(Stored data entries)
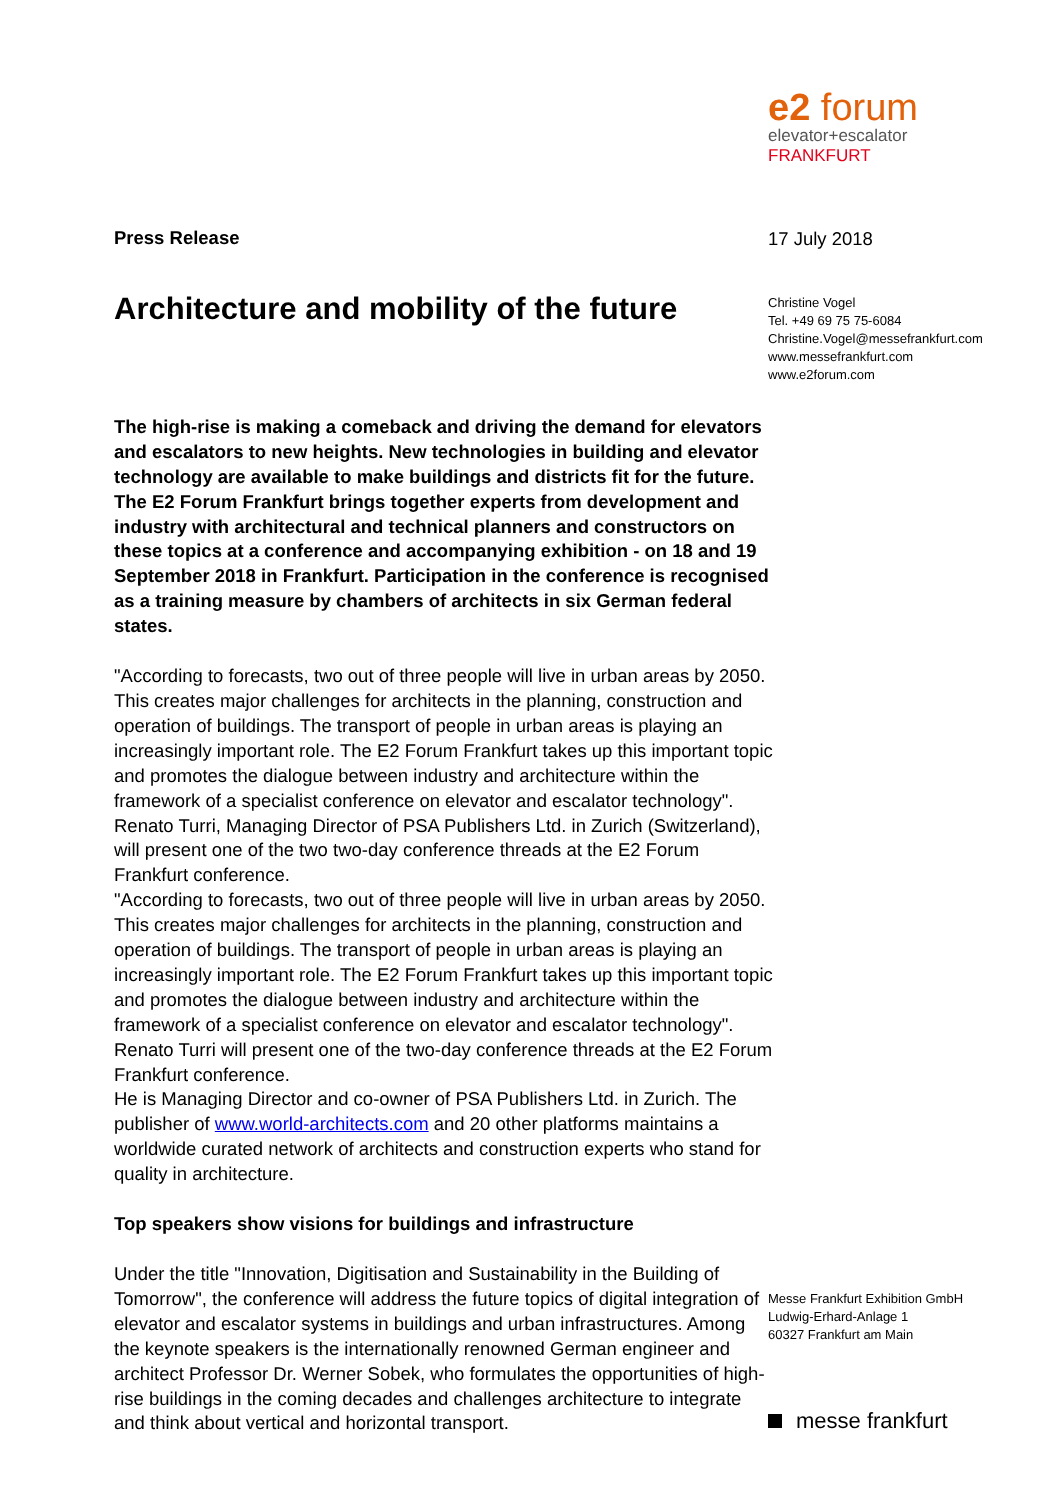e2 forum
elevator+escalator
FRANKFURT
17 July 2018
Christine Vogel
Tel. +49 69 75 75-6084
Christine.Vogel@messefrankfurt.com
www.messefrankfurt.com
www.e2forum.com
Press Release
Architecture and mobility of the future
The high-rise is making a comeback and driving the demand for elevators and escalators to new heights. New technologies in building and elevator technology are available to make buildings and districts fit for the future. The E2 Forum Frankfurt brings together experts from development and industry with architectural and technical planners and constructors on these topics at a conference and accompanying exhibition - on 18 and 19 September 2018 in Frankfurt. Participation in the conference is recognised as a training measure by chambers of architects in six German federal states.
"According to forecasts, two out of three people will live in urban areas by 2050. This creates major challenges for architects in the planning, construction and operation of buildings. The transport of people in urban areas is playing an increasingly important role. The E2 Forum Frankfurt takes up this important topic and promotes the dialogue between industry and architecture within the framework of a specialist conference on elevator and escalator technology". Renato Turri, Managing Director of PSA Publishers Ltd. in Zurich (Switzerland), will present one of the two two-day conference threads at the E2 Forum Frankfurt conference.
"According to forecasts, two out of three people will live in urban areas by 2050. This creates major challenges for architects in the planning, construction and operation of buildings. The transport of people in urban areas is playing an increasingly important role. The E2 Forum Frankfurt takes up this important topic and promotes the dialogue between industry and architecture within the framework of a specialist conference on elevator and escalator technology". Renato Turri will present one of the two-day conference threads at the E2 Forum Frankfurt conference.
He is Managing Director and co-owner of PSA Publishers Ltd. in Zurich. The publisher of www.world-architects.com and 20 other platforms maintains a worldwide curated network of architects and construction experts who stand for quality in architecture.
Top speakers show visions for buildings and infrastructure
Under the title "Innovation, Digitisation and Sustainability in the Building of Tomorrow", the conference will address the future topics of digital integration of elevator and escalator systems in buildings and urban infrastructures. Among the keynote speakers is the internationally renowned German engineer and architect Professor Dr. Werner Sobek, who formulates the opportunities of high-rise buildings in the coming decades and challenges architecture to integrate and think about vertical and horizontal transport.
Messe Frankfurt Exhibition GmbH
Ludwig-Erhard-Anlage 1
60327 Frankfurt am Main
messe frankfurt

Work instruction
Retype the entries verbatim and drop the pictures.

Written response
e2 forum
elevator+escalator
FRANKFURT
17 July 2018
Christine Vogel
Tel. +49 69 75 75-6084
Christine.Vogel@messefrankfurt.com
www.messefrankfurt.com
www.e2forum.com
Press Release
Architecture and mobility of the future
The high-rise is making a comeback and driving the demand for elevators and escalators to new heights. New technologies in building and elevator technology are available to make buildings and districts fit for the future. The E2 Forum Frankfurt brings together experts from development and industry with architectural and technical planners and constructors on these topics at a conference and accompanying exhibition - on 18 and 19 September 2018 in Frankfurt. Participation in the conference is recognised as a training measure by chambers of architects in six German federal states.
"According to forecasts, two out of three people will live in urban areas by 2050. This creates major challenges for architects in the planning, construction and operation of buildings. The transport of people in urban areas is playing an increasingly important role. The E2 Forum Frankfurt takes up this important topic and promotes the dialogue between industry and architecture within the framework of a specialist conference on elevator and escalator technology". Renato Turri, Managing Director of PSA Publishers Ltd. in Zurich (Switzerland), will present one of the two two-day conference threads at the E2 Forum Frankfurt conference.
"According to forecasts, two out of three people will live in urban areas by 2050. This creates major challenges for architects in the planning, construction and operation of buildings. The transport of people in urban areas is playing an increasingly important role. The E2 Forum Frankfurt takes up this important topic and promotes the dialogue between industry and architecture within the framework of a specialist conference on elevator and escalator technology". Renato Turri will present one of the two-day conference threads at the E2 Forum Frankfurt conference.
He is Managing Director and co-owner of PSA Publishers Ltd. in Zurich. The publisher of www.world-architects.com and 20 other platforms maintains a worldwide curated network of architects and construction experts who stand for quality in architecture.
Top speakers show visions for buildings and infrastructure
Under the title "Innovation, Digitisation and Sustainability in the Building of Tomorrow", the conference will address the future topics of digital integration of elevator and escalator systems in buildings and urban infrastructures. Among the keynote speakers is the internationally renowned German engineer and architect Professor Dr. Werner Sobek, who formulates the opportunities of high-rise buildings in the coming decades and challenges architecture to integrate and think about vertical and horizontal transport.
Messe Frankfurt Exhibition GmbH
Ludwig-Erhard-Anlage 1
60327 Frankfurt am Main
messe frankfurt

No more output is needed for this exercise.